WHAT REALLY SANK THE LUSITANIA? (STEAMSHIPS.) John Brown & Company. Original mechanical plan of the Lusitania's steam piping by its builders. Ink drawing on tracing vellum in 1:48 scale, 27 x 102 inches, docketed "as fitted" on verso; minor toning at folds, wear and soiling to outer docket panels on verso. Clydebank, Scotland, 25 November 1907
The Lusitania was the largest and fastest ocean liner in the world when this drawing was made in 1907. It was torpedoed and sunk by a German submarine in 1915, killing 1,198 passengers and setting the United States on the road to war.
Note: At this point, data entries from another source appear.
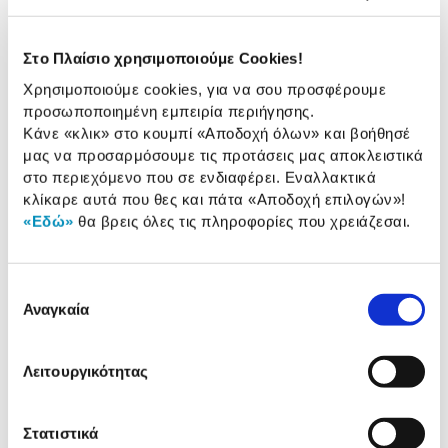
στεγνώματος 7kg, θα γίνει ο καλύτερος σύμμαχος
στην φροντίδα των ρούχων!
Στο Πλαίσιο χρησιμοποιούμε Cookies!
2 έτη στη συσκευή & 10 έτη στο μοτέρ
Χρησιμοποιούμε cookies, για να σου προσφέρουμε
εγγύηση Προμηθευτή
Πληροφορίες
προσωποποιημένη εμπειρία περιήγησης.
Κάνε «κλικ» στο κουμπί
«Αποδοχή όλων»
και βοήθησέ
μας να προσαρμόσουμε τις προτάσεις μας αποκλειστικά
Χαρακτηριστικά
στο περιεχόμενο που σε ενδιαφέρει. Εναλλακτικά
κλίκαρε αυτά που θες και πάτα
«Αποδοχή επιλογών»
!
Χωρητικότητα Πλύσης:
9 kg
«Εδώ»
θα βρεις όλες τις πληροφορίες που χρειάζεσαι.
Χωρητικότητα
7 kg
Στεγνώματος:
Επιλογή
Στροφές (ταχύτητα
1.600 rpm
Αναγκαία
συγκατάθεσης
στυψίματος):
Ενεργειακή κλάση:
E/B
Λειτουργικότητας
Στατιστικά
Αναλυτική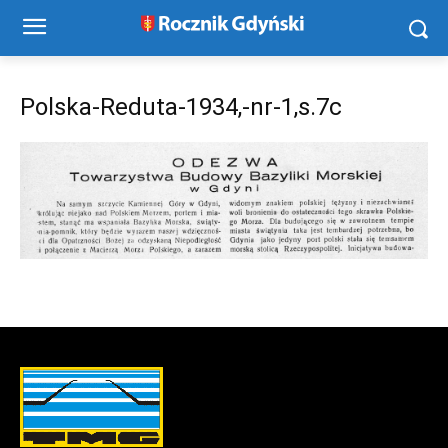
Polska-Reduta-1934,-nr-1,s.7c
The Lusitania's engines were tested in June 1907 and it was launched for its maiden voyage on 7 September. Although this drawing is docketed "As Fitted," it is stamped with a 25 November date, suggesting either that it was inspected and filed on that date, or perhaps redrawn for the files from earlier working drawings.
Shortly after the torpedo hit the Lusitania in 1915, it was followed by a mysterious second explosion, causing a rapid failure of the ship's power systems and its unusually rapid sinking. Various theories have surfaced about that second explosion, but many researchers believe that a failure in the ship's steam engines and piping was the cause. This drawing, titled "Q.S.T.S. Lusitania, Arrangement of Steam Piping to Deck Machinery, Thermotanks, Galleys and Pantries, Main Deck Forw'd," may hold some clues to the disaster. An important artifact of a renowned ship and a terrible tragedy. with--a contemporary Velox real-photo postcard titled "S.S. Lusitania, arrival New York maiden voyage, Sept 13th 07" with ink stamp of Merritt & Chapman Derrick & Wrecking Co. on recto.